Using Volatile Gas Production As an Output for Genetic Circuits to Report on Programmed Microbial Behaviors in a Soil | AIChE

Using Volatile Gas Production As an Output for Genetic Circuits to Report on Programmed Microbial Behaviors in a Soil

Authors 

Cheng, H. Y. - Presenter, Rice University
Silberg, J. J., Rice University
Masiello, C. A., Rice University

Microbes drive processes in the Earth system far exceeding their physical scale, mediating significant fluxes in biogeochemical cycles. Microbial behavior also affects soil development, water quality, and crop yields. The tools of synthetic biology have the potential to significantly improve our understanding of the roles that microbes play in these processes, as well as the effects that heterogeneous environmental materials have on microbial behaviors. However, synthetic biology has not yet seen wide use within environmental materials (soils, sediments, and biomass) because synthetically programmed microbes are hard to deploy into these materials, the vast majority of which are not transparent and are heterogeneous. Traditional visual reporting strategies used to read out circuit status are challenging to use in Earth materials because environmental matrices display high absorbance and auto-fluorescence at wavelengths of light used for traditional visual reporters like GFP. These technical limitations have made it challenging to use programmed microbes to study how variation in soil environmental parameters (moisture, nutrient status, mineralogy, structure, and temperature) affect real-time biological behaviors.

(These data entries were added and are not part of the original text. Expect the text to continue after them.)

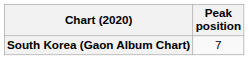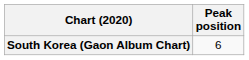South Korea (Gaon Album Chart) | Peak position: 7 -> 6
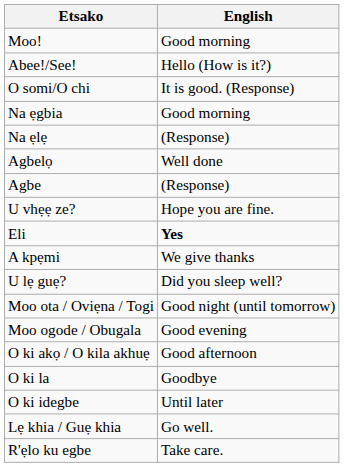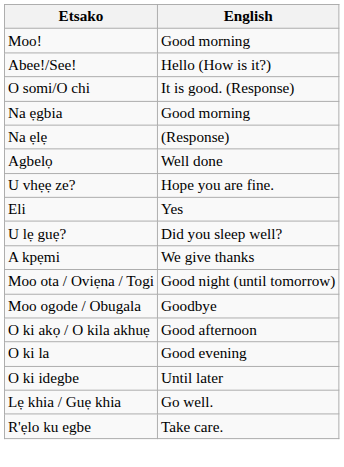- row: Agbe | (Response)
Eli | English: bold -> normal
rows swapped: U lẹ guẹ? <-> A kpẹmi
Moo ogode / Obugala | English: Good evening -> Goodbye
O ki la | English: Goodbye -> Good evening
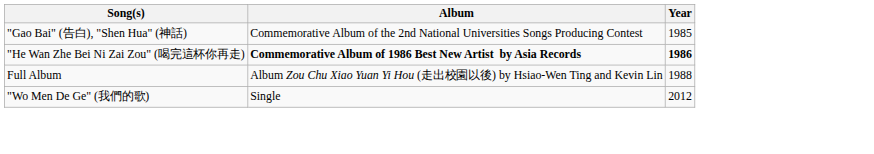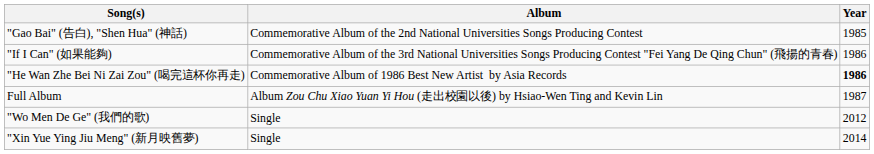+ row: "If I Can" (如果能夠) | Commemorative Album of the 3rd National Universities Songs Producing Contest "Fei Yang De Qing Chun" (飛揚的青春) | 1986
"He Wan Zhe Bei Ni Zai Zou" (喝完這杯你再走) | Album: bold -> normal
Full Album | Year: 1988 -> 1987
+ row: "Xin Yue Ying Jiu Meng" (新月映舊夢) | Single | 2014
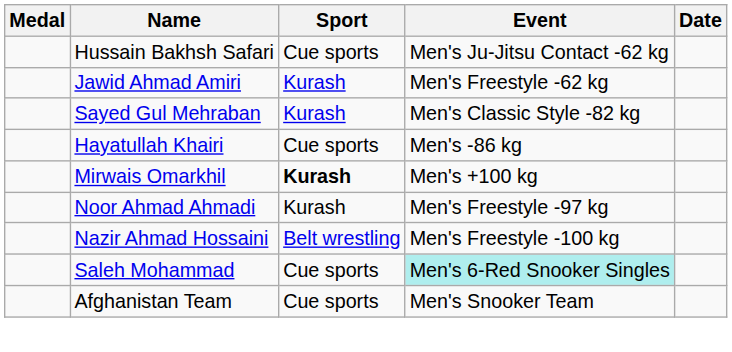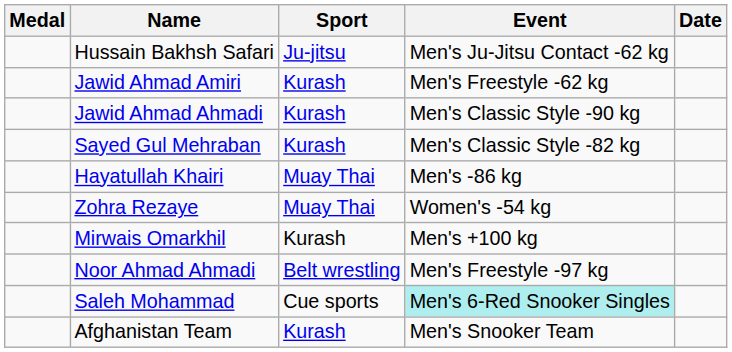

To help synthetic biology make the petri-dish-to-soil transition, we are using enzymes that produce small volatile gases as gene expression reporters in soils. We will present data showing that this approach can be used to report on microbial gene expression dynamics in bulk soils at and below the water holding capacity. We will also describe the signal-to-noise for this reporting strategy within a Typic Hapludalf soil from Kellogg Biological Station that consists of a mixture of sand, silt, and clay. Furthermore, we will describe our studies using gas reporting to monitor two dynamic soil microbial processes within this soil, horizontal gene transfer and quorum sensing, and our efforts to benchmark the signal from a volatile gas against standard reporting approaches. Unlike previously described reporters of gene expression, these gas reporters should be useful for studies of microbial processes within soil samples at a range of scales, including sealed vessels widely used by soil scientists to monitor the dynamics of greenhouse gas production.